Jan Huygen van Linschoten



 

 

Jan Huygen van Linschoten (1563-1610), a Dutch born on a middle class family, with a good education, although not universitary, lived on the port town of Enkhuizen, Haarlem, from where he travelled frequently, being in contact with important people.

He managed to become attached to the service of the Portuguese Archbishop of Goa, India, where he spent five years between 1583 and 1588. On his return to Holland he produced a History of his travels, important due to the inclusion of maps from Portuguese sources, at that time rarely available to Dutch, or any other cartographers. In his return, a storm made his ship sunk in Angra, where he settled for two and a half years, guarding the merchandises and studying the island and the people.
Being a good observer, he produced during this time, important documentation (as a Dutch spy) for the history of Terceira Island, publishing in 1596 Itinerario: 4 parts: 12 maps: Dutch text: Amsterdam (published by Cornelis Claesz) 1598 (English), 1599 (Latin), 1605, 1614, 1623, 1644 (Dutch), 1610, 1619, 1638 (French) Re-issued with 15 maps.

Some quotations from the Wilkipedia Encyclopedia inform about the importance of the role played by Linschoten on the discoveries adventure.


Jan Huyghen van Linschoten (1563-1611) was a Dutch Protestant merchant, traveller and historian. His second name is also spelt as Huijgen. He is credited with copying top-secret Portuguese nautical maps thus enabling the passage to the elusive East Indies to be opened to the English and the Dutch.

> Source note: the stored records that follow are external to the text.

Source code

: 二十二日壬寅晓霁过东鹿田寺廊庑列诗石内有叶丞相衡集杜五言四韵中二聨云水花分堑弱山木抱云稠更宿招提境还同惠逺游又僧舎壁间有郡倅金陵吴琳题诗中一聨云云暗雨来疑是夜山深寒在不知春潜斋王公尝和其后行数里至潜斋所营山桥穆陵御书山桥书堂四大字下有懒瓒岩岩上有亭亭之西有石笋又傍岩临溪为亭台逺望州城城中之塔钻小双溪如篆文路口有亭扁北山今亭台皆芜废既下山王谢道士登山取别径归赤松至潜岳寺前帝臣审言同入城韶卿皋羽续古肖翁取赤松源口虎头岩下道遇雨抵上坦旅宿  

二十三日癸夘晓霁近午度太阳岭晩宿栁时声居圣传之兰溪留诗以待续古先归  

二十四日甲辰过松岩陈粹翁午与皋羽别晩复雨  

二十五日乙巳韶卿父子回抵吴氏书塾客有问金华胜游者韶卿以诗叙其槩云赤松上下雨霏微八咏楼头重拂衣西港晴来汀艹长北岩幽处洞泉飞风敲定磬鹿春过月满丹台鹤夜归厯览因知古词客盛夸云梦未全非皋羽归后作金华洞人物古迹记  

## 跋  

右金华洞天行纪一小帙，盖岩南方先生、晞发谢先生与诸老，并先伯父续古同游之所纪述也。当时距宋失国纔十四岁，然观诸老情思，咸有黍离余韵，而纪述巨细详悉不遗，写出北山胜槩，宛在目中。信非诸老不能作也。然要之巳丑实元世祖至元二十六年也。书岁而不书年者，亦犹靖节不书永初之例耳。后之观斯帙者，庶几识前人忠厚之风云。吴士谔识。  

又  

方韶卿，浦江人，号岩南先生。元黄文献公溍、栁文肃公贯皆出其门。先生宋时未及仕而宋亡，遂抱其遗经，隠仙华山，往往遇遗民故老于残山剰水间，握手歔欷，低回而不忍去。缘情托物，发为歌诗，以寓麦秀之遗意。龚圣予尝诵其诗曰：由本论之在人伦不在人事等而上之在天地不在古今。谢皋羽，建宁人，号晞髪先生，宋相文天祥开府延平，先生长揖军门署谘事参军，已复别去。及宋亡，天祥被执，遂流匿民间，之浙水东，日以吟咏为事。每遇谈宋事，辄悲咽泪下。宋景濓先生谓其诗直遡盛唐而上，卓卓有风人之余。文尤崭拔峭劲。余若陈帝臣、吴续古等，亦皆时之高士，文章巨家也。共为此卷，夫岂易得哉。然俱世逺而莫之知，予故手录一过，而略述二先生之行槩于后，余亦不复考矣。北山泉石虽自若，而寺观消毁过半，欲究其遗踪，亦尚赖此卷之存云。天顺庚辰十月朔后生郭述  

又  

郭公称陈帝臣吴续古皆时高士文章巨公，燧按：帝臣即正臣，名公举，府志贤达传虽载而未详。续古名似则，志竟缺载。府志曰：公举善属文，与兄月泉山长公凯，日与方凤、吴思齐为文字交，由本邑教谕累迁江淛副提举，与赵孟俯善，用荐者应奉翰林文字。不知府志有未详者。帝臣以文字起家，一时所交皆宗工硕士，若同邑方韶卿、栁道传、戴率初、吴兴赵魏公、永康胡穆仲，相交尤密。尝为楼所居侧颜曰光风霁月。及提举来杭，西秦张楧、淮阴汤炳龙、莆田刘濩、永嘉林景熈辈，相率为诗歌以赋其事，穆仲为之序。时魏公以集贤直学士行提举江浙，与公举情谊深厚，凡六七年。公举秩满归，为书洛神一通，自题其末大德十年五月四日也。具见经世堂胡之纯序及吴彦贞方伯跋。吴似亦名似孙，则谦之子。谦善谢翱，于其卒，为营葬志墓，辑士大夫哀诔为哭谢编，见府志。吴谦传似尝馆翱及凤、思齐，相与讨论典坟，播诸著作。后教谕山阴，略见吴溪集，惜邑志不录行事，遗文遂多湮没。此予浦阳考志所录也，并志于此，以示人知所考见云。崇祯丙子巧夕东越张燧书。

This enabled the British East India Company and the Dutch East India Company to break the 16th century monopoly enjoyed by the Portuguese on trade with the East Indies.

In addition to detailed maps of these places, Linschoten also provided the geographic ‘key’ to unlocking the Portuguese grip on passage through the Malacca Strait; he suggested approaching the East Indies from the south of Sumatra through the Sunda Strait, thereby minimizing the danger of Portuguese attention.


Linschoten Society
A Linschoten Society was founded in 1908 to publish rare or unpublished Dutch travel accounts of voyages, journeys by land, and descriptions of countries and survives today at the Amsterdam Ship Museum.